Centenário Jornal Correio da Semana

Padre Assis Rocha

“A fé que não se traduz em obras é vã”

(Tiago, 2,20)

Valho-me dessa citação da Carta de Tiago para fazer o que fiz durante muitos anos – sobretudo nesses 16 últimos – em todos os meses de Setembro, falando sobre D. José Tupinambá, o 1º Bispo de Sobral, através deste Jornal Centenário, fundado por ele aos 31 de Março de 1918. Nestes 05 sábados seguidos, do mês de março de 2018, quero refletir com meus milhares de leitores, quer no “Correio da Semana” quer pela Internet, sobre a profunda fé que teve Dom José, traduzida nas inúmeras obras, aqui realizadas, especialmente, nesta, como instrumento de evangelização, ainda de maneira incipiente, há cem anos, quando não se tinha outro meio de comunicação mais ao alcance do povo. Outros meios chegaram bem depois.

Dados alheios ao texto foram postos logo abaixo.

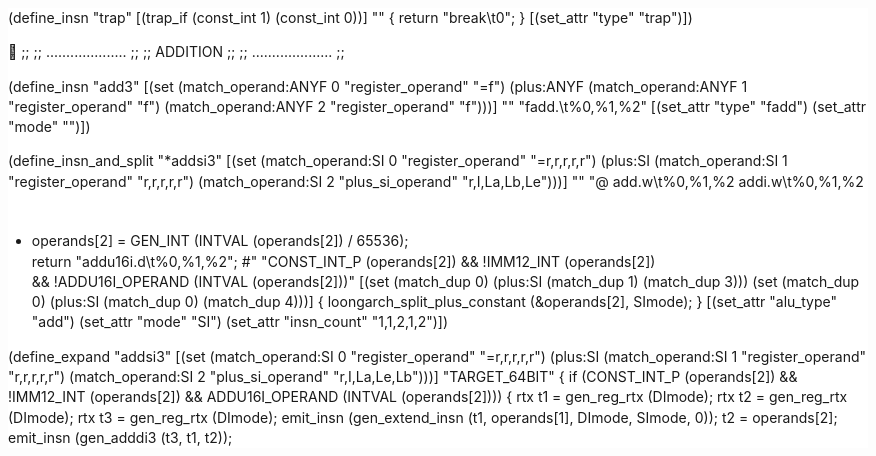 (define_insn "trap"
  [(trap_if (const_int 1) (const_int 0))]
  ""
{
  return "break\t0";
}
  [(set_attr "type" "trap")])



;;
;;  ....................
;;
;;	ADDITION
;;
;;  ....................
;;

(define_insn "add<mode>3"
  [(set (match_operand:ANYF 0 "register_operand" "=f")
	(plus:ANYF (match_operand:ANYF 1 "register_operand" "f")
		   (match_operand:ANYF 2 "register_operand" "f")))]
  ""
  "fadd.<fmt>\t%0,%1,%2"
  [(set_attr "type" "fadd")
   (set_attr "mode" "<UNITMODE>")])

(define_insn_and_split "*addsi3"
  [(set (match_operand:SI 0 "register_operand" "=r,r,r,r,r")
	(plus:SI (match_operand:SI 1 "register_operand" "r,r,r,r,r")
		  (match_operand:SI 2 "plus_si_operand"
				       "r,I,La,Lb,Le")))]
  ""
  "@
   add.w\t%0,%1,%2
   addi.w\t%0,%1,%2
   #
   * operands[2] = GEN_INT (INTVAL (operands[2]) / 65536); \
     return \"addu16i.d\t%0,%1,%2\";
   #"
  "CONST_INT_P (operands[2]) && !IMM12_INT (operands[2]) \
   && !ADDU16I_OPERAND (INTVAL (operands[2]))"
  [(set (match_dup 0) (plus:SI (match_dup 1) (match_dup 3)))
   (set (match_dup 0) (plus:SI (match_dup 0) (match_dup 4)))]
  {
    loongarch_split_plus_constant (&operands[2], SImode);
  }
  [(set_attr "alu_type" "add")
   (set_attr "mode" "SI")
   (set_attr "insn_count" "1,1,2,1,2")])

(define_expand "addsi3"
  [(set (match_operand:SI 0 "register_operand" "=r,r,r,r,r")
	(plus:SI (match_operand:SI 1 "register_operand" "r,r,r,r,r")
		 (match_operand:SI 2 "plus_si_operand"  "r,I,La,Le,Lb")))]
  "TARGET_64BIT"
{
  if (CONST_INT_P (operands[2]) && !IMM12_INT (operands[2])
      && ADDU16I_OPERAND (INTVAL (operands[2])))
    {
      rtx t1 = gen_reg_rtx (DImode);
      rtx t2 = gen_reg_rtx (DImode);
      rtx t3 = gen_reg_rtx (DImode);
      emit_insn (gen_extend_insn (t1, operands[1], DImode, SImode, 0));
      t2 = operands[2];
      emit_insn (gen_adddi3 (t3, t1, t2));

Tendo concluído seus cursos de filosofia, teologia, sagrada escritura e direito canônico com a avaliação mais alta, dada pela Universidade Gregoriana em Roma, Dom José retorna a Sobral, em 1906, querendo transformá-la numa “nova Roma”. Tinha sabedoria e vontade de realizar um grande trabalho de evangelização e de ação em sua terra. Tinha que unir teoria e prática, “fé eobra”. Por mais de 50 anos – 1906 a 1959 – empenhou-se na missão, com pequenas e rápidas saídas, acreditando no que pregava e fazia, ou no que ensinava e praticava, ou no que rezava e agia. Daí, ter-se dedicado à educação, construindo os Colégios: Santana, Sobralense, Patronato Imaculada Conceição, Escola Profissional São José e Seminário para formação do Clero. Voltou-se para a saúde, levantando a Santa Casa de Misericórdia, o Abrigo e Orfanato Coração de Jesus. Para a cultura, deixando o Museu Diocesano, o Cine Teatro Gloria. Para a administração das doações para construir tantas obras, dos próprios recursos e das rendas da diocese, ousou erigir o Banco de Crédito Popular, transformado mais tarde no BANCESA, que movimentou por um bom tempo, a economia local. Dom José foi, sem dúvida, um dos mentores do desenvolvimento de Sobral e de toda a Zona norte do Estado do Ceará.

Sobre cada item desses –educação, saúde, cultura – certamente, daria uma grande reflexão. Mas, o que me cabe agora destacar é o que ele fez pelas Comunicações, a partir do primeiro “meio”: a Imprensa Escrita. É claro: não existiam outros meios. Nos oito anos vividos em Roma – 1898 a 1906 – Dom José tomou contato diário com o jornal L’Osservatore Romano, edição oficial do Estado do Vaticano, em sua língua original, o Latim, que, desde 1º de Julho de 1861 divulgava noticias políticas e religiosas. O Jornal do Vaticano já tinha 37 anos de existência quando ele lá chegou. Pôde acompanhar as profundas transformações e sequenciamento de matérias divulgadas para responder melhor às expectativas dos Pontífices da época e que se sucederam no Sólio de Pedro. Nove anos depois de sua chegada a Sobral, foi nomeado como 1º Bispo da Nova Diocese. Jovem e com a cabeça cheia de Roma, de sabedoria, de amor à sua terra e com muita fé, era só agir, pondo em prática a máxima de São Tiago. Em 31 de Março de 1918 funda o Jornal Correio da Semana.’